**Records provided**.
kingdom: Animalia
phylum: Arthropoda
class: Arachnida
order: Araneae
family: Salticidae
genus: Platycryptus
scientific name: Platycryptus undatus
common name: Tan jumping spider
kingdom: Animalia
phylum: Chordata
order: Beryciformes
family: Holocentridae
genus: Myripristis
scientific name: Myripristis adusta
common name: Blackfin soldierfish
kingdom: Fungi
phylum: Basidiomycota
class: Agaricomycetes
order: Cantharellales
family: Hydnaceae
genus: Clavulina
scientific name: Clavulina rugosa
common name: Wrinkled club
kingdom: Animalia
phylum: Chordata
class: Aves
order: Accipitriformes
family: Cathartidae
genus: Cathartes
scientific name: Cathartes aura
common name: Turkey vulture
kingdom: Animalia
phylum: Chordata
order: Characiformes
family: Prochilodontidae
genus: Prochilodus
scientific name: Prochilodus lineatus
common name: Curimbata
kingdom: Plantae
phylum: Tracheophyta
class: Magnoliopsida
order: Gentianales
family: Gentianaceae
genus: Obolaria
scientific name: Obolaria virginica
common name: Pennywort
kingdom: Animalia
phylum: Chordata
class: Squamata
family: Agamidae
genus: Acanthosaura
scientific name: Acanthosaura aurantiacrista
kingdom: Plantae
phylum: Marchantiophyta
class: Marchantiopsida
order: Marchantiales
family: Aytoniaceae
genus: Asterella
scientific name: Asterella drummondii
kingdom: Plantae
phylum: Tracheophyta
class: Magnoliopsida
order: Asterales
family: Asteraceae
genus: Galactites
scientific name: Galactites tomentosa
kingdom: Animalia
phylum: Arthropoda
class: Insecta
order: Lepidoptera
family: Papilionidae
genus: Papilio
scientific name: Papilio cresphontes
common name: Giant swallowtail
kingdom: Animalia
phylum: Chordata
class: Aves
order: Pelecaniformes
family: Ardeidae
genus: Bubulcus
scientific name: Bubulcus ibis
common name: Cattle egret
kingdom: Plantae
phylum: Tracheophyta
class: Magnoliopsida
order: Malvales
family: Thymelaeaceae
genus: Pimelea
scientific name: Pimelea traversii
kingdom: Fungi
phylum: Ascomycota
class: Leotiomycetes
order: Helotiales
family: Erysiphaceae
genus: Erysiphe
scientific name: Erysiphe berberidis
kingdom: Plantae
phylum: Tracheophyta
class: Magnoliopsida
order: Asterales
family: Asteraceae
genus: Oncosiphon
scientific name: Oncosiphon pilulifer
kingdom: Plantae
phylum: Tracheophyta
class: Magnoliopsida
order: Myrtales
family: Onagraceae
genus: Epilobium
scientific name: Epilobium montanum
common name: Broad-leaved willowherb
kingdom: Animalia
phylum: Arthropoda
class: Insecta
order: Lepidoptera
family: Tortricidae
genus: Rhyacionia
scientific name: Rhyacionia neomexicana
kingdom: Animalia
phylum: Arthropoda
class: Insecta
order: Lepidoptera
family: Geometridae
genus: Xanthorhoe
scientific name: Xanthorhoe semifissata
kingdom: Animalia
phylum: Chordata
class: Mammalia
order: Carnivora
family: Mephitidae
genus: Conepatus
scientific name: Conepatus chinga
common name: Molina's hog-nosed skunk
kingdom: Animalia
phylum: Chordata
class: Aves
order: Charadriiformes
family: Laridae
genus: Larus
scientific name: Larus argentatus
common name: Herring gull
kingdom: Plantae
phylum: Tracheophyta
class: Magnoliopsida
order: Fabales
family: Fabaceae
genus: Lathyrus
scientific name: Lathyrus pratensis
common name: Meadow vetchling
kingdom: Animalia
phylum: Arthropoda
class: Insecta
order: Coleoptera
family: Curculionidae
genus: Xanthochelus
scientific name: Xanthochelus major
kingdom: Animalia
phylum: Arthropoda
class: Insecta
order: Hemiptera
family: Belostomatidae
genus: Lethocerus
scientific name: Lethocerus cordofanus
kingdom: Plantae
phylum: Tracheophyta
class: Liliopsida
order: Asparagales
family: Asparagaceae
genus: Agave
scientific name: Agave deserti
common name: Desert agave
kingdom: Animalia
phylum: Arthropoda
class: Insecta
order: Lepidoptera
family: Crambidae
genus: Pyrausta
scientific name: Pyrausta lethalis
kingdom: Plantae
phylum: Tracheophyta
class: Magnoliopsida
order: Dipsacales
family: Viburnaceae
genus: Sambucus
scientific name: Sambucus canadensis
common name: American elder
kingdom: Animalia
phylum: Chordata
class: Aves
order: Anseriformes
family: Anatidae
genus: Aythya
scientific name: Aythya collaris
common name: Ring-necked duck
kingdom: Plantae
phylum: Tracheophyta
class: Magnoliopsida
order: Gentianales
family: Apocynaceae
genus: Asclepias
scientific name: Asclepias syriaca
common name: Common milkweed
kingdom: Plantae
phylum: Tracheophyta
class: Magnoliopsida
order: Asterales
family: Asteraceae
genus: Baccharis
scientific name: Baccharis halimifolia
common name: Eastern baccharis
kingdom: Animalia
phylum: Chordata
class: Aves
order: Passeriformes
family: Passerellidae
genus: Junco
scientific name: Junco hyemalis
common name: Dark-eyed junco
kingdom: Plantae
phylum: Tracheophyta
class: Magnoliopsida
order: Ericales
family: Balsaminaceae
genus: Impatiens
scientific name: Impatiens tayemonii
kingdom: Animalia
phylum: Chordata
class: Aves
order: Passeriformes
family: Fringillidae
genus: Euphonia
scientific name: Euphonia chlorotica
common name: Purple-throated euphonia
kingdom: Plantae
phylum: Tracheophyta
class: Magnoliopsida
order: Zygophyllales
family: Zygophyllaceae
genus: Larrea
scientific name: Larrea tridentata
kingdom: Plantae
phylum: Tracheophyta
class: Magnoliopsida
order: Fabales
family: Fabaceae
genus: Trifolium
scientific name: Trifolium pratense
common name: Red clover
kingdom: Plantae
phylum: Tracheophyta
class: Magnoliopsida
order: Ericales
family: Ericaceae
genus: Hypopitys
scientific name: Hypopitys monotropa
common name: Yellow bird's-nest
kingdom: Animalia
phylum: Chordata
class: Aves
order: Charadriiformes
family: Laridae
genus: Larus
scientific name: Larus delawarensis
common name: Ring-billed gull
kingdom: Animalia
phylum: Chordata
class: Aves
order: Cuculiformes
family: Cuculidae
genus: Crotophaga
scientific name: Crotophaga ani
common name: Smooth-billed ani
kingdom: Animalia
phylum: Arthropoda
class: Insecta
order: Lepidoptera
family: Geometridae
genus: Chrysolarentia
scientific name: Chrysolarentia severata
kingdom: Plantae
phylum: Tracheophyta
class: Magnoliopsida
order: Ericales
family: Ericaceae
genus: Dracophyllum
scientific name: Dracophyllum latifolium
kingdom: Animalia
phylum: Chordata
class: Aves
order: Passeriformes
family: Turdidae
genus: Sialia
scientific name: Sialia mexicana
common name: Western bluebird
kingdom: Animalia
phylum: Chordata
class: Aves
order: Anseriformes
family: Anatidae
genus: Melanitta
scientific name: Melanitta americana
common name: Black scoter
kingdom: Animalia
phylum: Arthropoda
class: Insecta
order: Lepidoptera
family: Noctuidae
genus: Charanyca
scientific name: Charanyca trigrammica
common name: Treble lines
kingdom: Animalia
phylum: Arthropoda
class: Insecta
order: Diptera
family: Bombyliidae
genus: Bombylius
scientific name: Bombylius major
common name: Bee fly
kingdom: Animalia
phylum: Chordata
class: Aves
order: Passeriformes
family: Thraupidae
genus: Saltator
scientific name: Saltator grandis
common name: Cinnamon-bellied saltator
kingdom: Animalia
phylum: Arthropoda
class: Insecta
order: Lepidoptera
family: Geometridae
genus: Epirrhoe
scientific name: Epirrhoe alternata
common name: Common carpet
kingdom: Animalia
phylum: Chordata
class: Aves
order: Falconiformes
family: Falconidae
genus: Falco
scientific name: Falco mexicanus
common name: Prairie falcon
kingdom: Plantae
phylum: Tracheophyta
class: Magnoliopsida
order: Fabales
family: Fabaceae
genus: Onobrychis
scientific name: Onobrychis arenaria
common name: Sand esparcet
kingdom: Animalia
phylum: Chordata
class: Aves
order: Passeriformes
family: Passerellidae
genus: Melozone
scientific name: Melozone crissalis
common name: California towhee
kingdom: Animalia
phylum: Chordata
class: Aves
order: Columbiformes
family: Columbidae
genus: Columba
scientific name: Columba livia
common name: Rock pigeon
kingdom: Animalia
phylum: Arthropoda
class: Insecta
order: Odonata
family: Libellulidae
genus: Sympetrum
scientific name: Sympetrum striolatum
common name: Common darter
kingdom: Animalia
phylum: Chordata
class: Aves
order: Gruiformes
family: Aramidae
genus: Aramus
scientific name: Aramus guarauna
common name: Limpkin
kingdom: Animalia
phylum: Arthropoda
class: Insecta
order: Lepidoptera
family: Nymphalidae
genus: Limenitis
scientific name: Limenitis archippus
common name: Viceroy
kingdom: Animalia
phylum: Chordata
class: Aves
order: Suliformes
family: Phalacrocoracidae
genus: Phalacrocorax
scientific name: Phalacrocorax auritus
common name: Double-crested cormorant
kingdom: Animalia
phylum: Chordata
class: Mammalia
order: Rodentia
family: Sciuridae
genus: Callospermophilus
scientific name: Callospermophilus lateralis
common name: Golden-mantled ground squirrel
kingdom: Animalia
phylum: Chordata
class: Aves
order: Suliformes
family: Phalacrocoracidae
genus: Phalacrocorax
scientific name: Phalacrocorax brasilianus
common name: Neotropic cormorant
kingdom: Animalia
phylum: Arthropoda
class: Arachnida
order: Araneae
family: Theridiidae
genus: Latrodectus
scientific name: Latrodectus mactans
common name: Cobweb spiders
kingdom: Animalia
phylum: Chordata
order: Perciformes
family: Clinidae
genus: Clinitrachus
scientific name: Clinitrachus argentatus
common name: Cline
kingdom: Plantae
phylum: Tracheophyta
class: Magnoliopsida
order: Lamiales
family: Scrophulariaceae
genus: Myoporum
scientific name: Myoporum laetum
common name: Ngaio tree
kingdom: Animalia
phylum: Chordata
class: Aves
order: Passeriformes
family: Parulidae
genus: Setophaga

**Your instructions**. Please recast the lines starting at the first line of the rows and ending at the line that contains "family: Holocentridae" as a JSON list of strings, with one string per line and blank lines left out.

**Reply**.
[
  "kingdom: Animalia",
  "phylum: Arthropoda",
  "class: Arachnida",
  "order: Araneae",
  "family: Salticidae",
  "genus: Platycryptus",
  "scientific name: Platycryptus undatus",
  "common name: Tan jumping spider",
  "kingdom: Animalia",
  "phylum: Chordata",
  "order: Beryciformes",
  "family: Holocentridae"
]